- _REQUIRED WORK_
Rewrite the items below, renaming "series" to "data set" wherever it appears and keeping everything else the same. Leave the pictures out of your answer.
#### DATA FOR THIS TASK ####
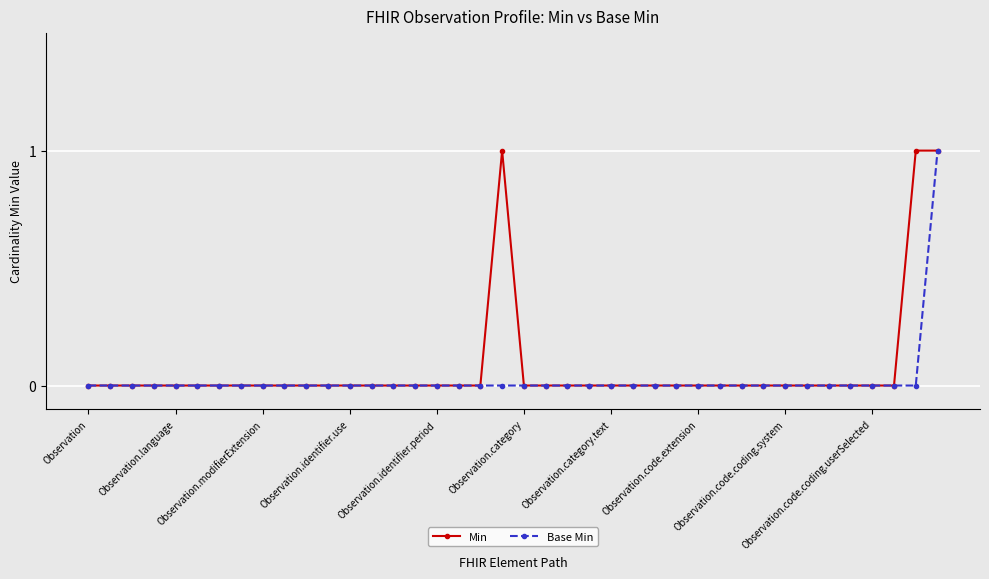

What are all the series names shown in the legend?

Min, Base Min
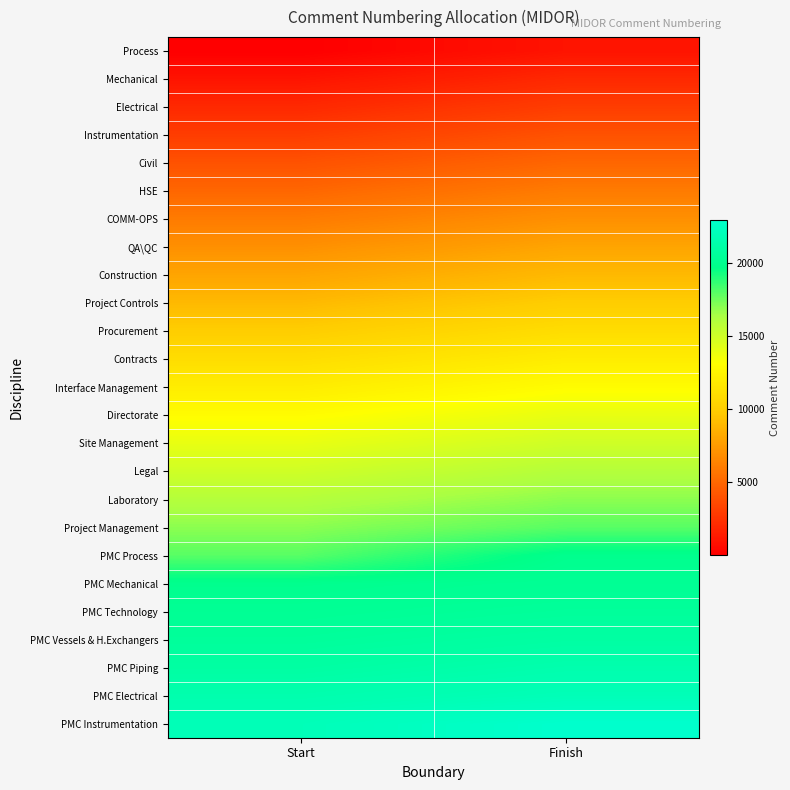

Count the number of categories in the chart.

2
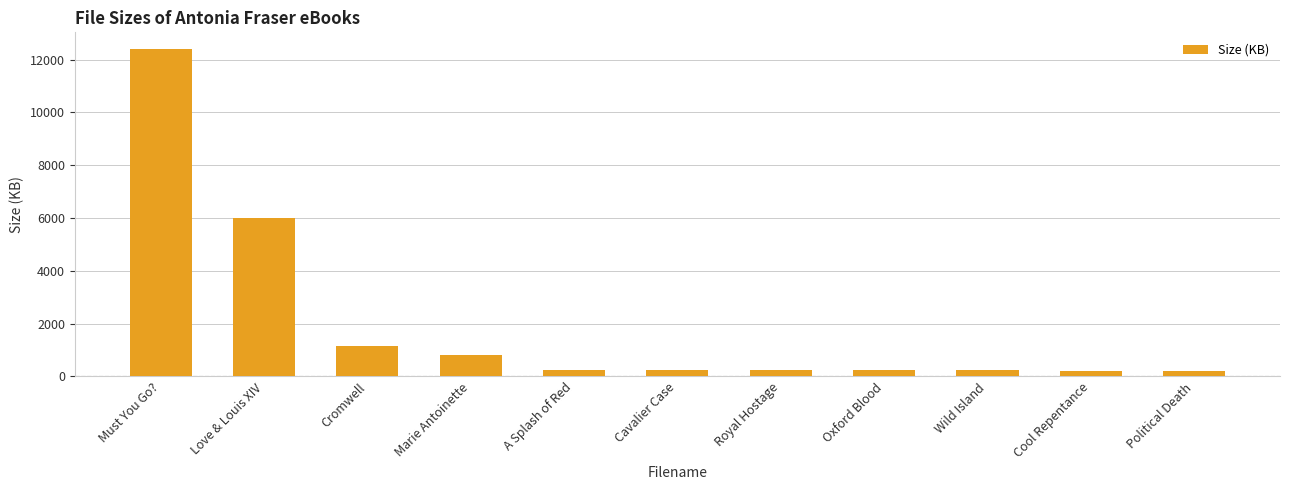

At which label does the data first exceed 242?

Must You Go?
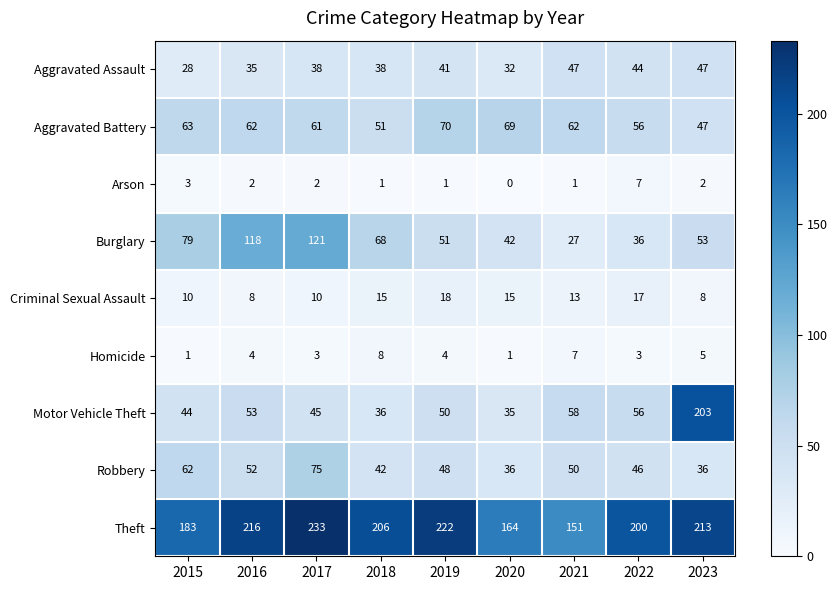

At 2015, list the series in order from largest to smallest.

Theft, Burglary, Aggravated Battery, Robbery, Motor Vehicle Theft, Aggravated Assault, Criminal Sexual Assault, Arson, Homicide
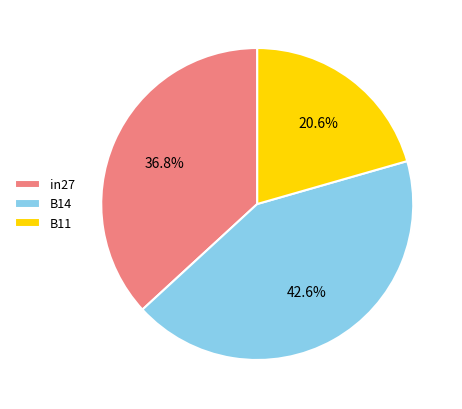

The B11 slice represents 27% of the pie. True or false?

False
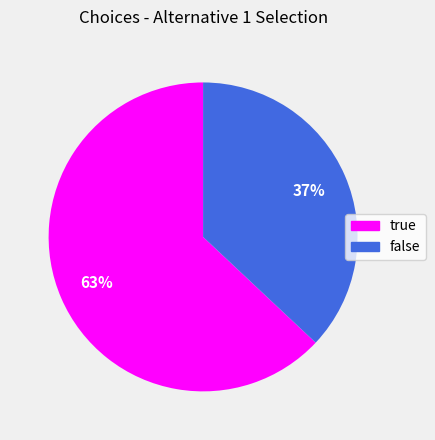

Does any single category account for the majority?

Yes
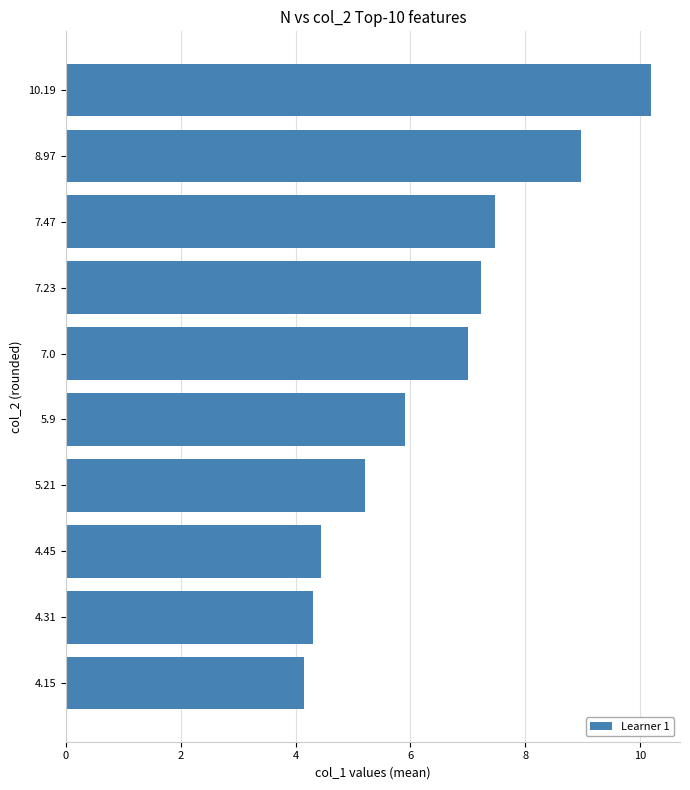

Where is the data nearest to the value 7?

7.0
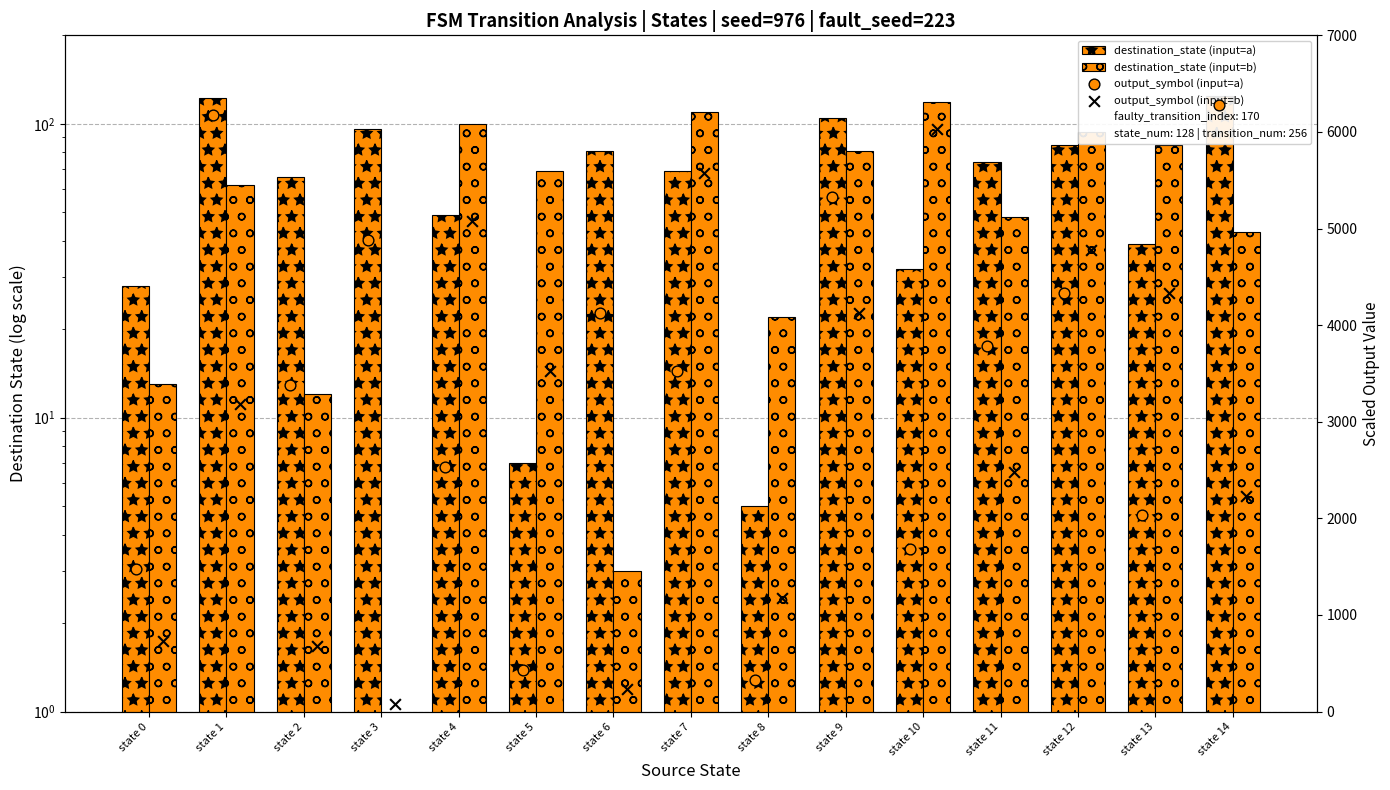

At which category is the sum across all series the highest?

state 9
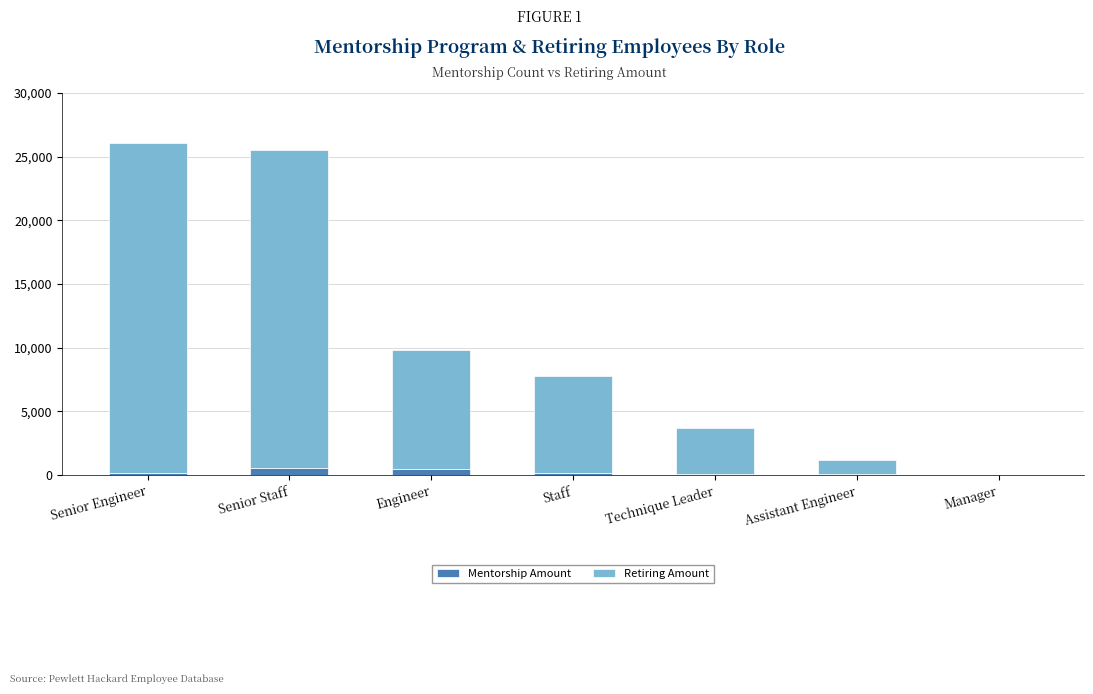

What is the sum of all Mentorship Amount values?

1549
####
- _SOLUTION TO THIS EXERCISE_
What are all the data set names shown in the legend?

Min, Base Min

Count the number of categories in the chart.

2

At which label does the data first exceed 242?

Must You Go?

At 2015, list the data set in order from largest to smallest.

Theft, Burglary, Aggravated Battery, Robbery, Motor Vehicle Theft, Aggravated Assault, Criminal Sexual Assault, Arson, Homicide

The B11 slice represents 27% of the pie. True or false?

False

Does any single category account for the majority?

Yes

Where is the data nearest to the value 7?

7.0

At which category is the sum across all data set the highest?

state 9

What is the sum of all Mentorship Amount values?

1549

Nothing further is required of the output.